begin Data supplied
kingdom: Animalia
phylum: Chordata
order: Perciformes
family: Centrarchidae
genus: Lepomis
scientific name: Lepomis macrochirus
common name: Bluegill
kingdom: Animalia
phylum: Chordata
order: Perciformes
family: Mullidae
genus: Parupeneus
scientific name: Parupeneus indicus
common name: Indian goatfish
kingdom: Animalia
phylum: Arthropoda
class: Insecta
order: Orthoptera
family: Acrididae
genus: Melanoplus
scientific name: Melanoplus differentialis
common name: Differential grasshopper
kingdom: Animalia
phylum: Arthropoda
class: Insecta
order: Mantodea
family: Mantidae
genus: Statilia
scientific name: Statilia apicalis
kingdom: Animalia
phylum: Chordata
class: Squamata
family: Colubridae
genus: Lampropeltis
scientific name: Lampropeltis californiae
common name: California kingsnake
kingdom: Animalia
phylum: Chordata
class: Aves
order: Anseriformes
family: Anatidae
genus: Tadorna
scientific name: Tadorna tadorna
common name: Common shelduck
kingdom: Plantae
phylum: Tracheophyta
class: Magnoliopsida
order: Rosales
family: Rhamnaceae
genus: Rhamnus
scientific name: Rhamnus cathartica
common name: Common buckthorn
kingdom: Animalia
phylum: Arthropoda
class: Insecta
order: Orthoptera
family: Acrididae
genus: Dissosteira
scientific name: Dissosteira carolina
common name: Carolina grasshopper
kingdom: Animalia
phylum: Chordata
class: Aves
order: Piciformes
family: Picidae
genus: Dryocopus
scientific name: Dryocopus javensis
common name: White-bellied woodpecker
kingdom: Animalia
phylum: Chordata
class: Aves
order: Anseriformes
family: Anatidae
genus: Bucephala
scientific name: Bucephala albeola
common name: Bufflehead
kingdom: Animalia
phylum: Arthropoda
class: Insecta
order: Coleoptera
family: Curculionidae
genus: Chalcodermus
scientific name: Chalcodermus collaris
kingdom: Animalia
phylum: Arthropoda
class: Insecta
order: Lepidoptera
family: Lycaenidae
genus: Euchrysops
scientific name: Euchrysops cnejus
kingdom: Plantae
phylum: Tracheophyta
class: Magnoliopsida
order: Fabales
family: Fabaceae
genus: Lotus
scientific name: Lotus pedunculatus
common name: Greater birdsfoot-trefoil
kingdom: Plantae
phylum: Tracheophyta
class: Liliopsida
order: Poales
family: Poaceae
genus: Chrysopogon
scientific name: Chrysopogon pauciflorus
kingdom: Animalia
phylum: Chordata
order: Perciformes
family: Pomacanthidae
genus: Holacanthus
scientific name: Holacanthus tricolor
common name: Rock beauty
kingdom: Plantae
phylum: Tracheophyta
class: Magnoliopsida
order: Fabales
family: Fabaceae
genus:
end Data supplied
Give the lines above as a JSON list of strings, one string per line, leaving out any blank lines.

* [The reply]
[
  "kingdom: Animalia",
  "phylum: Chordata",
  "order: Perciformes",
  "family: Centrarchidae",
  "genus: Lepomis",
  "scientific name: Lepomis macrochirus",
  "common name: Bluegill",
  "kingdom: Animalia",
  "phylum: Chordata",
  "order: Perciformes",
  "family: Mullidae",
  "genus: Parupeneus",
  "scientific name: Parupeneus indicus",
  "common name: Indian goatfish",
  "kingdom: Animalia",
  "phylum: Arthropoda",
  "class: Insecta",
  "order: Orthoptera",
  "family: Acrididae",
  "genus: Melanoplus",
  "scientific name: Melanoplus differentialis",
  "common name: Differential grasshopper",
  "kingdom: Animalia",
  "phylum: Arthropoda",
  "class: Insecta",
  "order: Mantodea",
  "family: Mantidae",
  "genus: Statilia",
  "scientific name: Statilia apicalis",
  "kingdom: Animalia",
  "phylum: Chordata",
  "class: Squamata",
  "family: Colubridae",
  "genus: Lampropeltis",
  "scientific name: Lampropeltis californiae",
  "common name: California kingsnake",
  "kingdom: Animalia",
  "phylum: Chordata",
  "class: Aves",
  "order: Anseriformes",
  "family: Anatidae",
  "genus: Tadorna",
  "scientific name: Tadorna tadorna",
  "common name: Common shelduck",
  "kingdom: Plantae",
  "phylum: Tracheophyta",
  "class: Magnoliopsida",
  "order: Rosales",
  "family: Rhamnaceae",
  "genus: Rhamnus",
  "scientific name: Rhamnus cathartica",
  "common name: Common buckthorn",
  "kingdom: Animalia",
  "phylum: Arthropoda",
  "class: Insecta",
  "order: Orthoptera",
  "family: Acrididae",
  "genus: Dissosteira",
  "scientific name: Dissosteira carolina",
  "common name: Carolina grasshopper",
  "kingdom: Animalia",
  "phylum: Chordata",
  "class: Aves",
  "order: Piciformes",
  "family: Picidae",
  "genus: Dryocopus",
  "scientific name: Dryocopus javensis",
  "common name: White-bellied woodpecker",
  "kingdom: Animalia",
  "phylum: Chordata",
  "class: Aves",
  "order: Anseriformes",
  "family: Anatidae",
  "genus: Bucephala",
  "scientific name: Bucephala albeola",
  "common name: Bufflehead",
  "kingdom: Animalia",
  "phylum: Arthropoda",
  "class: Insecta",
  "order: Coleoptera",
  "family: Curculionidae",
  "genus: Chalcodermus",
  "scientific name: Chalcodermus collaris",
  "kingdom: Animalia",
  "phylum: Arthropoda",
  "class: Insecta",
  "order: Lepidoptera",
  "family: Lycaenidae",
  "genus: Euchrysops",
  "scientific name: Euchrysops cnejus",
  "kingdom: Plantae",
  "phylum: Tracheophyta",
  "class: Magnoliopsida",
  "order: Fabales",
  "family: Fabaceae",
  "genus: Lotus",
  "scientific name: Lotus pedunculatus",
  "common name: Greater birdsfoot-trefoil",
  "kingdom: Plantae",
  "phylum: Tracheophyta",
  "class: Liliopsida",
  "order: Poales",
  "family: Poaceae",
  "genus: Chrysopogon",
  "scientific name: Chrysopogon pauciflorus",
  "kingdom: Animalia",
  "phylum: Chordata",
  "order: Perciformes",
  "family: Pomacanthidae",
  "genus: Holacanthus",
  "scientific name: Holacanthus tricolor",
  "common name: Rock beauty",
  "kingdom: Plantae",
  "phylum: Tracheophyta",
  "class: Magnoliopsida",
  "order: Fabales",
  "family: Fabaceae",
  "genus:"
]